### Passage for review:
The myth of male strip­ping mes­merises pre­cisely because it con­tra­dicts itself with every dis­carded item… No mat­ter how freak­ish his gen­i­tal attrib­utes, no mat­ter how craft­ily engorged and arranged with rings and elas­tic bands, no mat­ter how fran­ti­cally it is waved and wag­gled, the stripper’s penis, once naked, never lives up to the prom­ise of the phal­lus: the cli­mac­tic finale of the strip is… an anti-climax.’

Femininity is tra­di­tion­ally seen and rep­res­en­ted in Hollywood movies as ‘mas­quer­ade’. The clothes, the hair, the breasts, the heels, the make-up all stand in for the ‘miss­ing’ phal­lus. Masculinity mean­while is meant to just be there. Because men have the phal­lus. Women appear. Men act. Or so the tra­di­tional reas­on­ing went.

But Magic Mike, because it’s a cock­less movie about male strip­ping, is, inad­vert­ently, a good if bor­ing example of mas­culin­ity as mas­quer­ade. With thongs and leather and cop uni­forms and oiled tanned pecs and really bad, unsexy dance routines stand­ing in for the phal­lus. A kind of male Showgirls, without the camp or the fun. Or the ‘show’. There’s a scene where Tatum is dan­cing dressed in a thong, a SWAT cap and black webbing ammuni­tion pouches over his torso. It looks like a butch basque.

Perhaps because it can’t show us dick, and because it’s try­ing to reas­sure an ima­gined straight male punter, Magic Mike does though keep ram­ming down our throats that the men have cocks and women don’t – and is mostly unable to nego­ti­ate women’s act­ive, assert­ive sexu­al­ity, some­thing that of course the com­modi­fic­a­tion of cocks so char­ac­ter­istic of today’s cul­ture is based on.

### Stored data:
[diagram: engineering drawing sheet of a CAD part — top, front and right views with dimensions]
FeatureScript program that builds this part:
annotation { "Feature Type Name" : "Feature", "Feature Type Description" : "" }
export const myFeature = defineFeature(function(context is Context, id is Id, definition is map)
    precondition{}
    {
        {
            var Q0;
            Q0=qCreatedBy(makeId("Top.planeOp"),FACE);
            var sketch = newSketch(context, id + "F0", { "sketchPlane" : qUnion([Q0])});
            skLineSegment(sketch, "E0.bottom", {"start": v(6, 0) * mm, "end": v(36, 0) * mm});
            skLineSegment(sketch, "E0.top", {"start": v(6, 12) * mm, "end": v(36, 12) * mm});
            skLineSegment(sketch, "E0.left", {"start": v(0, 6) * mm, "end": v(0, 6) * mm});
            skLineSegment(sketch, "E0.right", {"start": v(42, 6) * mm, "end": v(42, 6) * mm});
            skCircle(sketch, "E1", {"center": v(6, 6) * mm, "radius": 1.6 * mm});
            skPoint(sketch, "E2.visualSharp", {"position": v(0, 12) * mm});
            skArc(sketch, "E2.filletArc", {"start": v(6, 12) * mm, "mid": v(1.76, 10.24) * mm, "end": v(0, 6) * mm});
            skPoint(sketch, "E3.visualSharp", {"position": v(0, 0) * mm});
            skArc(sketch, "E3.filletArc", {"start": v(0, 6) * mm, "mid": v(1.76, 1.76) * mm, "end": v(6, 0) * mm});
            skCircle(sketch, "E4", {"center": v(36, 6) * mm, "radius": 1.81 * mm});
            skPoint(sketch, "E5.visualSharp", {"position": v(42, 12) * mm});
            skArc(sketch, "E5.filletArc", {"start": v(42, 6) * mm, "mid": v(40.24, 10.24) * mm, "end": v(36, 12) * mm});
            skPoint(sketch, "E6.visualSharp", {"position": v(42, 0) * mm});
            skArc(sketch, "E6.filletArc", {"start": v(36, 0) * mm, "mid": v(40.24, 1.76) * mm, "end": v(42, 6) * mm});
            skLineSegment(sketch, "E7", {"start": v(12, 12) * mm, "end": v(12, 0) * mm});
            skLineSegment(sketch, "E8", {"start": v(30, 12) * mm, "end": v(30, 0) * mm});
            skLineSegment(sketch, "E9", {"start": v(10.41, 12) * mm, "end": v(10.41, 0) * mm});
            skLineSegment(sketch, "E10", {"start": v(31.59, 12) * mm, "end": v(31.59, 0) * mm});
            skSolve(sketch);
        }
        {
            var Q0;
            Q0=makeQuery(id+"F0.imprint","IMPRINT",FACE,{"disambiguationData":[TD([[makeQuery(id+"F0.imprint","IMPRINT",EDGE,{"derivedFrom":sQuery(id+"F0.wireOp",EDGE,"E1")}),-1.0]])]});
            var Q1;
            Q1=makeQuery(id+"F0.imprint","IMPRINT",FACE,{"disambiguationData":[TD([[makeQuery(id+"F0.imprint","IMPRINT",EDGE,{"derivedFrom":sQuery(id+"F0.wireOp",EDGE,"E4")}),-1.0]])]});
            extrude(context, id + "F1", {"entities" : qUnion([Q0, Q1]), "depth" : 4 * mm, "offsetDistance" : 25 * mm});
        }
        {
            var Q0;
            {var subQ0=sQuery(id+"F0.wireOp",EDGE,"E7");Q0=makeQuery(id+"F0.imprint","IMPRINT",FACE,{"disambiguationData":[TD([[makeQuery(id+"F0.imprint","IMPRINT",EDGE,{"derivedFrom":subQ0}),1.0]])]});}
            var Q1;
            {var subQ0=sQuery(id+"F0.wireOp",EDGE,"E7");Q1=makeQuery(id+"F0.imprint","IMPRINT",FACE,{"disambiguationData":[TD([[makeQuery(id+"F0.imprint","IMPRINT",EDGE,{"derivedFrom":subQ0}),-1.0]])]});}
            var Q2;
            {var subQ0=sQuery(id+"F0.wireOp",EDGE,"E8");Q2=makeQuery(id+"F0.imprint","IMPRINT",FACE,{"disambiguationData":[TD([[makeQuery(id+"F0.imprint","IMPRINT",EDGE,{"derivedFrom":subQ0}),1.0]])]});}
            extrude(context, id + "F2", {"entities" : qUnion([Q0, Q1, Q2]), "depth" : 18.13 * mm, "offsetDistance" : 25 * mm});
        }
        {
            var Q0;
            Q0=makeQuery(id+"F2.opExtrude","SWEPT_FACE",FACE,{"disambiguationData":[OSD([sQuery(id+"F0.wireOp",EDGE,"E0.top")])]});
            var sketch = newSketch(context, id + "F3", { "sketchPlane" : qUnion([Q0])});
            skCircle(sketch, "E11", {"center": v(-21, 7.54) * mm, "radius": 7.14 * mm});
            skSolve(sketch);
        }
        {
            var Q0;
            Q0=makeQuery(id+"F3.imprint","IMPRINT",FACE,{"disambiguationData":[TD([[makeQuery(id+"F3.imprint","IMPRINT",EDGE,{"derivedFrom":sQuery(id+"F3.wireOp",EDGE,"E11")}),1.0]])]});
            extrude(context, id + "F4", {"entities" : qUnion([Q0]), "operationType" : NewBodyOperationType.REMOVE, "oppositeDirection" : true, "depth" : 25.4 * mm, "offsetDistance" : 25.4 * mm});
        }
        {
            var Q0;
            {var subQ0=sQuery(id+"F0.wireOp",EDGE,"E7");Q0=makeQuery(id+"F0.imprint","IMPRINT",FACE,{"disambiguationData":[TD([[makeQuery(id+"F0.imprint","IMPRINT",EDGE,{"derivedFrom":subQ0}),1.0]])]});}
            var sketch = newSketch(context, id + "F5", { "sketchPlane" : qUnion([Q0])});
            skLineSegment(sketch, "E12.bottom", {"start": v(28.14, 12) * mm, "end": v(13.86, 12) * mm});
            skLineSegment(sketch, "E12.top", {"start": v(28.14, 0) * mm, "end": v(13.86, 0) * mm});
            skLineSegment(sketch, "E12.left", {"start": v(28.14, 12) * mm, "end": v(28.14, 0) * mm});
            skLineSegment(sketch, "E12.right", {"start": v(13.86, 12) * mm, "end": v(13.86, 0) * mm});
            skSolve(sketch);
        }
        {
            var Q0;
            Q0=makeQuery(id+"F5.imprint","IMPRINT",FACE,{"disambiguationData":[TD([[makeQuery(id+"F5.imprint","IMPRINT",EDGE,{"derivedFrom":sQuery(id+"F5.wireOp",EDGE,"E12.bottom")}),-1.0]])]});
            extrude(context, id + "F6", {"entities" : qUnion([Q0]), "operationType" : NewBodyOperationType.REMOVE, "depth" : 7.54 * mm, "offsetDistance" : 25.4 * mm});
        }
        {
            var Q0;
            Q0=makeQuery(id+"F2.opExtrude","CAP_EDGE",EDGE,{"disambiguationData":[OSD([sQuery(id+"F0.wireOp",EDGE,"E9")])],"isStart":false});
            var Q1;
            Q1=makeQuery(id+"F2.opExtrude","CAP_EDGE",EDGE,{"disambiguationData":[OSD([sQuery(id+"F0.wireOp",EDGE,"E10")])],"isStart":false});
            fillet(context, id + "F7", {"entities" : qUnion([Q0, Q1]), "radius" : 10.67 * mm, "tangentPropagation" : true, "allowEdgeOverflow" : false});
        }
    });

### Directions:
Please decide whether each statement below agrees with the passage on Magic Mike, answering yes or no and quoting the words of the passage that decide it.
1. The passage says Hollywood movies traditionally represent femininity as masquerade.
2. The passage calls Magic Mike a male Showgirls with the camp and the fun.
3. The passage describes the dance routines in Magic Mike as sexy.

### Exercise output:
1. Yes: "Femininity is tra­di­tion­ally seen and rep­res­en­ted in Hollywood movies as ‘mas­quer­ade’."
2. No: "A kind of male Showgirls, without the camp or the fun."
3. No: "really bad, unsexy dance routines"